The simulated system imitates the operations of the real
system over time and thus achieves an appropriate
interpretation of the variables which describe the behavior of
the problem in reality [5]. Additionally, tracking system state
changes as a result of the occurrence of events, or events is
another strength to employ such modeling techniques [6].
The current challenge is having the necessary skills to
develop such models, which are fundamentally synthesized in
the ability to study systems as a whole and in a mind that
understands the cause-effect relationships that occur between
the different actors that make part of a value network [7].
The qualities of simulation-based verification emerge from
the fact that a simulation is like an empirical experiment. In
other words, simulation is efficient because the scenarios
raised are properly configured, therefore forcing designers to
gain more knowledge about the system under study.
The simulation-based verification greatly depends on the
proposed scenarios. Similarly, the simulation is performed
under a specific set of conditions called the experimental
framework [8].
The simulation environment uses a flowchart-based
modeling methodology that facilitates the description of
discrete event systems. Systems are described using the point
of view of the entities that flow through them and the
available resources. The models are structured in a
hierarchical and modular way. They are defined by a
flowchart and static data [9].
In the process of validation and verification (V&V) of the
models, it is possible to perform techniques and tests that can
be used both objectively or subjectively, making reference in
an objective manner to all types of mathematical procedures
or statistical tests such as hypothesis tests or confidence
intervals [10].
III. METHODOLOGY
The methodology implemented to carry out the simulation
in the textile finishing company is described below:
Search and selection of the company: It was decided to
carry out this work in the textile finishing company because
of the arrangement and closeness to provide relevant
information that enables modelling the system and presenting
alternative solutions.
Model construction: The study of the necessary variables
was made to represent the model, relationships, and process
flows.
Assumptions of the simulation model: For this model, it is
necessary to highlight the following assumptions, since they
represent reality in a computerized way and exclude factors
that are not controllable within the simulated environment (all
of them have been validated with experts in the company):
The company works 24 hours non-stop.
A year's work is simulated.
The machines do not suffer breakdowns during the
testing time and are also not enlisted, but their
efficiency is 80% by the loading time.
60% of the garments that arrive in the system must be
changed sideways in the process.
The service time of each workstation is standard and
represents the average time observed by the
engineering team, plus the supplement.
Distances are not evaluated so transport times are
omitted from the analysis.
It is assumed that no defective products come out.

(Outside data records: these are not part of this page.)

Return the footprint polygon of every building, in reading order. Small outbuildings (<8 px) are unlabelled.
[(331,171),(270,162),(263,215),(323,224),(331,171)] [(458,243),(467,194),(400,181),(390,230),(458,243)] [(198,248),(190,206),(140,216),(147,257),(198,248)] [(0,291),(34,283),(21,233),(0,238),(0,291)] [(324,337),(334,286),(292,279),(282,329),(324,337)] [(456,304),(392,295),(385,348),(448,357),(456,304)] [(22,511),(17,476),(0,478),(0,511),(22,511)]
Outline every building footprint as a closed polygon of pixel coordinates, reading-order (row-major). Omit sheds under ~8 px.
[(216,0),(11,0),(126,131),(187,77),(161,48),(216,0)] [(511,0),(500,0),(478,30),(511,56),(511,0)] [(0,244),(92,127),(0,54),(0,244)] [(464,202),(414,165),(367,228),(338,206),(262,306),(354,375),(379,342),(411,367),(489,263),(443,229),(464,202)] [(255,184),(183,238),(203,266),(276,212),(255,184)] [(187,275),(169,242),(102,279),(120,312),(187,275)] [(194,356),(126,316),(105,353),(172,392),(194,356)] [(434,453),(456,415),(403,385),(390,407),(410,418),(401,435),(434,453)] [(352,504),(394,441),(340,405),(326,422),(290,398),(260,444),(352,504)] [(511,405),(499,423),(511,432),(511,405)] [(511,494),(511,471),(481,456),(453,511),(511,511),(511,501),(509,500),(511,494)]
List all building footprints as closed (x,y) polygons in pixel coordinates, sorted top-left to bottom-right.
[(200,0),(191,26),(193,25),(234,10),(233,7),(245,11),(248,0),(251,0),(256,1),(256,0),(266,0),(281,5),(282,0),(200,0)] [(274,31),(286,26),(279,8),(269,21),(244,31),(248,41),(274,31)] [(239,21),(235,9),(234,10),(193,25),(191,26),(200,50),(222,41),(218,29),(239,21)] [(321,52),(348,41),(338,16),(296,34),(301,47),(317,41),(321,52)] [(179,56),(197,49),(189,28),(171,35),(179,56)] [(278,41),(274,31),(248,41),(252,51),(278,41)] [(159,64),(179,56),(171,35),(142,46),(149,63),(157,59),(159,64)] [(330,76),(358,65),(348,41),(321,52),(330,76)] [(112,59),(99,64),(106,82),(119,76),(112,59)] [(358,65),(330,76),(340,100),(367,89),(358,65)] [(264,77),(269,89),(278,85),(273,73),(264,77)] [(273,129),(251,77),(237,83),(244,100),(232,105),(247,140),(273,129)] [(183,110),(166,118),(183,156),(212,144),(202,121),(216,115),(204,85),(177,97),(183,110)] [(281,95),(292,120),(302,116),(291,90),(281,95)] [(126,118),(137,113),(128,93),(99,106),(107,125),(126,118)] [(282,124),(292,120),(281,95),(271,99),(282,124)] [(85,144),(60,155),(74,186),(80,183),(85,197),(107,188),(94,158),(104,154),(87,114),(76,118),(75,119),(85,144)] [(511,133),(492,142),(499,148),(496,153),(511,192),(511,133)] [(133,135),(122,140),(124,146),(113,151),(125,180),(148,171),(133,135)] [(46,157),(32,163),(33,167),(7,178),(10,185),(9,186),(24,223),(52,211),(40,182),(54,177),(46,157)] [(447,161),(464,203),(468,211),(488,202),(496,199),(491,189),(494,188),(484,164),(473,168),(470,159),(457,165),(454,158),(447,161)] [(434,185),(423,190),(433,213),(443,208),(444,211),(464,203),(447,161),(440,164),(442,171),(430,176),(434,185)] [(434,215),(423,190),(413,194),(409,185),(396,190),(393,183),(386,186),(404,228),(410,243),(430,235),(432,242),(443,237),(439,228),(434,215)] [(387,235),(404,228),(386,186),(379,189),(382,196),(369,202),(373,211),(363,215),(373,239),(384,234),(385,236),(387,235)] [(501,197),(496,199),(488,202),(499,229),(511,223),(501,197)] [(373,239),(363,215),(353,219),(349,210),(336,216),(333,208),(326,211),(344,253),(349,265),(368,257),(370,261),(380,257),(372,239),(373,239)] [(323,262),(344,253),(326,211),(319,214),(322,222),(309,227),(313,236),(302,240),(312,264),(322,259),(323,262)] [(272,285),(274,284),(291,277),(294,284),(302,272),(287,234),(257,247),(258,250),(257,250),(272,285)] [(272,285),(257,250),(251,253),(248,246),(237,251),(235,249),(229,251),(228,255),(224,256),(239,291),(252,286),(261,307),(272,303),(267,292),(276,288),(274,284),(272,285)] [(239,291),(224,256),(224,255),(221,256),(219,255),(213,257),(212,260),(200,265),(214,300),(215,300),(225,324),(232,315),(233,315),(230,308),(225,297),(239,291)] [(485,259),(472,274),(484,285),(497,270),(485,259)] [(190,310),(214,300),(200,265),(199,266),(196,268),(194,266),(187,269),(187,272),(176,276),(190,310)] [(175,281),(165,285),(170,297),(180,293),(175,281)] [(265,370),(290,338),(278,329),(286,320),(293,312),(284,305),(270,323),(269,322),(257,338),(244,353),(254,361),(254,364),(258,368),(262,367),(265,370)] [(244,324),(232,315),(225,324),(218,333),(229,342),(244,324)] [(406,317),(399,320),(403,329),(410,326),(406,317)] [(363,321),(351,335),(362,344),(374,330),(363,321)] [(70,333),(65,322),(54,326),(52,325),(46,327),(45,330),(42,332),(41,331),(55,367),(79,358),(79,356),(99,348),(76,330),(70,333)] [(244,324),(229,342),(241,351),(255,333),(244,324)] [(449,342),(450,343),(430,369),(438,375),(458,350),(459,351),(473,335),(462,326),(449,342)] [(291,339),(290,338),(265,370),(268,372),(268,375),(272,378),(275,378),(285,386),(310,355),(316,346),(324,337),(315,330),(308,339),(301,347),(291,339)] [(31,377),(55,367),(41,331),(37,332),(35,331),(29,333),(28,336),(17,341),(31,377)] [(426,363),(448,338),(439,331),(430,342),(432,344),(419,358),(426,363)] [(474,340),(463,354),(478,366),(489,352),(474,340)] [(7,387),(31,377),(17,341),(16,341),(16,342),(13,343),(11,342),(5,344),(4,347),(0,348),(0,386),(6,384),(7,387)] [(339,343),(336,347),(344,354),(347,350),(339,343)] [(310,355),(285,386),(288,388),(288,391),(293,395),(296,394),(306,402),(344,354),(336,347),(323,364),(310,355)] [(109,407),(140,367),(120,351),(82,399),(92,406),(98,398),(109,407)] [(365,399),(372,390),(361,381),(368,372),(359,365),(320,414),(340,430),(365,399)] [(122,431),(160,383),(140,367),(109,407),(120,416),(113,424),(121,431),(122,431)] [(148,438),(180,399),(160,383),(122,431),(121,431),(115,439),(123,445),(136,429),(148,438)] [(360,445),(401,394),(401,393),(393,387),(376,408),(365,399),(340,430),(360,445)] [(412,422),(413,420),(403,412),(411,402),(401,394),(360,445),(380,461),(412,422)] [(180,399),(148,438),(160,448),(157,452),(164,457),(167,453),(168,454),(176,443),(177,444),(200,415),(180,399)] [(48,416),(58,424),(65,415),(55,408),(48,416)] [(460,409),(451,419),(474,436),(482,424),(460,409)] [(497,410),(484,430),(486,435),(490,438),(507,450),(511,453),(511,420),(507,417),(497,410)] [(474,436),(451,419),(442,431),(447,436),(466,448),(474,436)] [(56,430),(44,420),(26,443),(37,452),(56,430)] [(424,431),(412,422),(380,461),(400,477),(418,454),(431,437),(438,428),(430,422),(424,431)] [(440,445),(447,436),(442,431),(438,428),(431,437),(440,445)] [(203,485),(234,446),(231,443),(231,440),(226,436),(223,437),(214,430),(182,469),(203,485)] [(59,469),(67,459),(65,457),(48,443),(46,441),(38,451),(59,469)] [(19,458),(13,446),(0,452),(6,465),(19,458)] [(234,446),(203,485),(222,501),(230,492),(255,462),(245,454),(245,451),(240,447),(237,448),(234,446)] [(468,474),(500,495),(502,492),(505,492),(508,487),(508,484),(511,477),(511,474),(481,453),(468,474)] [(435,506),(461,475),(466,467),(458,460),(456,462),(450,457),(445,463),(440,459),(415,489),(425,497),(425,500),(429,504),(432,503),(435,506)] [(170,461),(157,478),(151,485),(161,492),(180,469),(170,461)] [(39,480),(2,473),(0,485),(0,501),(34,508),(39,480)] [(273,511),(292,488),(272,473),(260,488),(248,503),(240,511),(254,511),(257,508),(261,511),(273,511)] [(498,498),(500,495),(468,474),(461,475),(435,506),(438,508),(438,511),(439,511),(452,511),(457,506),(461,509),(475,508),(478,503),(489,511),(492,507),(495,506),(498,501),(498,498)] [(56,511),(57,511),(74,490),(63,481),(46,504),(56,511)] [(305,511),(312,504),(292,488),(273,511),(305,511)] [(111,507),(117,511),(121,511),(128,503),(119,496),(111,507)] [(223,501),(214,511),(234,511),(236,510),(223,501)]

Employees are never absent.
When a batch arrives at a work center with multiple
machines, the one that is empty is occupied.
90% of garments pass the first quality review and the
remaining 10% is returned for crafting.
75% of garments pass the finished product review.
Collection of times, demands: the demands (lot size) and
arrival times of the orders were supplied by the company's
commercial staff and adjusted to standard probability
distributions using EasyFit®. As for the times of each
process, they are provided by process engineering,
specifically for the reference under study.
Simulation of the model in simul8 software: Once the
model is defined and the process flow is understood, its
respective construction is performed in the Simul8 software.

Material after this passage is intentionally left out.